Wallonie : la chasse aux milliards est relancée
Face à une impasse budgétaire de deux milliards d’euros d’ici 2029, l’exécutif wallon rouvre plusieurs dossiers sensibles, entre fiscalité, mobilité et dépenses sociales, pour contenir une dette qui menace de s’alourdir.
Publié par A JS
Résumé de l'article
La Wallonie doit combler un déficit de deux milliards d’euros d’ici 2029. Le gouvernement explore plusieurs leviers tels que l'adaptation des droits de succession, la mise en place d’une vignette automobile, la révision du plan Marshall et la réduction des coûts liés au vieillissement.
Le constat est posé sans détour par Adrien Dolimont (MR). À politique inchangée, la trajectoire financière de la Wallonie ne permet pas d’atteindre les objectifs imposés en début de législature.
Le ministre-président privilégie désormais un cap pragmatique : stabiliser l’endettement plutôt que le réduire à court terme. En toile de fond, une pression croissante sur les finances publiques, avec un coût de la dette qui pourrait représenter environ 800 euros par ménage.
Pour tenter d’éviter un dérapage durable, la majorité MR–Les Engagés a enclenché une série de réunions stratégiques, associant responsables politiques et groupes de travail. Objectif affiché, identifier à la fois de nouvelles recettes et des économies ciblées avant les prochaines échéances budgétaires.
Réformer les droits de succession
Au cœur des arbitrages, la fiscalité sur les héritages revient sur la table. Initialement conçue pour alléger la charge et simplifier un système jugé trop complexe, la réforme devra être ajustée. Il n’est plus question de la remettre en cause, mais bien d’en corriger les effets.

• [But de l'exercice]
Répondez à ces questions sur l'article consacré au budget wallon :
1. Quel déficit la Wallonie doit-elle combler, et d'ici quelle année ?
2. Quel cap le ministre-président privilégie-t-il désormais pour l'endettement ?
3. Combien le coût de la dette pourrait-il représenter par ménage ?

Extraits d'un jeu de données
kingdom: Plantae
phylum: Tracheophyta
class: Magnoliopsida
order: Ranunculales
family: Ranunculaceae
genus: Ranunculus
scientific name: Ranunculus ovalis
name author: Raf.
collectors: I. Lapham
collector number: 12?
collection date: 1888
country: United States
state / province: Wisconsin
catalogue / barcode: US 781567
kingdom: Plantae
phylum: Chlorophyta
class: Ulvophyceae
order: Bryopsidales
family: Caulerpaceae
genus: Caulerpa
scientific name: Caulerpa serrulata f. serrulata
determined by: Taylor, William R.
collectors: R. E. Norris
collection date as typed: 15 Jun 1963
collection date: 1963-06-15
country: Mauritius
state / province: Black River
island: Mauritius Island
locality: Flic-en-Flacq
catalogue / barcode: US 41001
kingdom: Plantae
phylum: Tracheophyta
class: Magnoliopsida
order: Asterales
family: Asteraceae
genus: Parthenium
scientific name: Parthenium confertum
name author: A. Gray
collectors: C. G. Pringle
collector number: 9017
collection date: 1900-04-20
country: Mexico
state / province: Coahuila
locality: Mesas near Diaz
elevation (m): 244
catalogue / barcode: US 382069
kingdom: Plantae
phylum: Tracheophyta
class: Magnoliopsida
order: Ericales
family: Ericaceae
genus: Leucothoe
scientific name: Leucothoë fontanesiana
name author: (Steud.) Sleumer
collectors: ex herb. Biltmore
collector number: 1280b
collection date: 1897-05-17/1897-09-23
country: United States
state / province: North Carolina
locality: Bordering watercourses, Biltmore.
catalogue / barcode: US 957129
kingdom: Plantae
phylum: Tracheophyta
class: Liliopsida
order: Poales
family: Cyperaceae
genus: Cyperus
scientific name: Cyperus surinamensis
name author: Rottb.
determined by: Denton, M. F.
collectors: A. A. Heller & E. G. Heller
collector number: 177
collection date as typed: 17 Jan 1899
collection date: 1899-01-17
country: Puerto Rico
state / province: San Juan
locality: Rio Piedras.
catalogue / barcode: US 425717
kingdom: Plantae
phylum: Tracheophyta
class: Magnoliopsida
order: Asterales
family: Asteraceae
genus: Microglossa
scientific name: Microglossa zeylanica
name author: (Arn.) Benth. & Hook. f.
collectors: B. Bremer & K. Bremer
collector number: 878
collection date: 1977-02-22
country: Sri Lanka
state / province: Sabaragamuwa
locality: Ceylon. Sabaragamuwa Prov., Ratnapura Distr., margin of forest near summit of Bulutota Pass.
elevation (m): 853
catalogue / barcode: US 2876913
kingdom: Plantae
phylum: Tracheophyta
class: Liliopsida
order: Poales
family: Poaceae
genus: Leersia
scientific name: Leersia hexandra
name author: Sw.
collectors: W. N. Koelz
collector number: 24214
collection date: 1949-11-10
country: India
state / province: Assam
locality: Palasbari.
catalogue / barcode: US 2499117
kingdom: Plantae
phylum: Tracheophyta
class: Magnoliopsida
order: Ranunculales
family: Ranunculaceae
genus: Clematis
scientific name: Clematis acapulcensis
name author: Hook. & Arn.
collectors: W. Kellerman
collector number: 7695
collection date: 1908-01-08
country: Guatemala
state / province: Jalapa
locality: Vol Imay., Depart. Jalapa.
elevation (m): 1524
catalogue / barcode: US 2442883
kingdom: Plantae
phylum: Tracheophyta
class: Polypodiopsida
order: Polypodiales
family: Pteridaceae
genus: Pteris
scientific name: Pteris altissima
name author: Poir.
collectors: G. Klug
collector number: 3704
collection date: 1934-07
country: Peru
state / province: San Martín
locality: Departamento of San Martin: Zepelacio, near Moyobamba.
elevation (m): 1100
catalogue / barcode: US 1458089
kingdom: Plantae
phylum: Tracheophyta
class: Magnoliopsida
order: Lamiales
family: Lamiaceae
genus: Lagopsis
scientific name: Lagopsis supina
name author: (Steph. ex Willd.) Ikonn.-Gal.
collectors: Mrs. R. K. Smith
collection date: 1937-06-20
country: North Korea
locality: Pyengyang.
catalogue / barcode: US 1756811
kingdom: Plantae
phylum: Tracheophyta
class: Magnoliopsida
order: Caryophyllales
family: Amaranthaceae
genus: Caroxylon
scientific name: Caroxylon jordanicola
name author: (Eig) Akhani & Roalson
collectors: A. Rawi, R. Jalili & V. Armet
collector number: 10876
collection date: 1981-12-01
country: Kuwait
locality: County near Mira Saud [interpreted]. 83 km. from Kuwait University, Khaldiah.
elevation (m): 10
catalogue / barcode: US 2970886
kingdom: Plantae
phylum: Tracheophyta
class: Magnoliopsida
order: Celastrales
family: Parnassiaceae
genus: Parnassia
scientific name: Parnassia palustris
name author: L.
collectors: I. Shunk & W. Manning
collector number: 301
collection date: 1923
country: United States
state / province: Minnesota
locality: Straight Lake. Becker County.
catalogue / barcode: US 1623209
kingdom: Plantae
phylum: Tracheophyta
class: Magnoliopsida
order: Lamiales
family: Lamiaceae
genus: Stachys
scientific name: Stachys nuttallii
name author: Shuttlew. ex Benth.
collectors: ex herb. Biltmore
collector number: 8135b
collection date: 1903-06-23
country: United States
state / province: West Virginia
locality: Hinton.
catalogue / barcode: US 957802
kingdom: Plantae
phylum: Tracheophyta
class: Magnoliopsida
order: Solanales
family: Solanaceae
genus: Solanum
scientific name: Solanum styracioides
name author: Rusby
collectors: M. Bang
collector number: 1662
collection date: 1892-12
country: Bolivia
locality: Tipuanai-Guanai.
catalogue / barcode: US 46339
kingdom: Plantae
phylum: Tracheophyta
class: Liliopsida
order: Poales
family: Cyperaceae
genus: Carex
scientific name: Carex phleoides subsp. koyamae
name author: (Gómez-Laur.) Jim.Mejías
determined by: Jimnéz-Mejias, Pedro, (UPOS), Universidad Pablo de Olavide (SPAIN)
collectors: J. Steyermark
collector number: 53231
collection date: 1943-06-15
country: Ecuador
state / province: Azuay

• [Réponse]
1. Un déficit de deux milliards d'euros, d'ici 2029.
2. Stabiliser l'endettement plutôt que le réduire à court terme.
3. Environ 800 euros par ménage.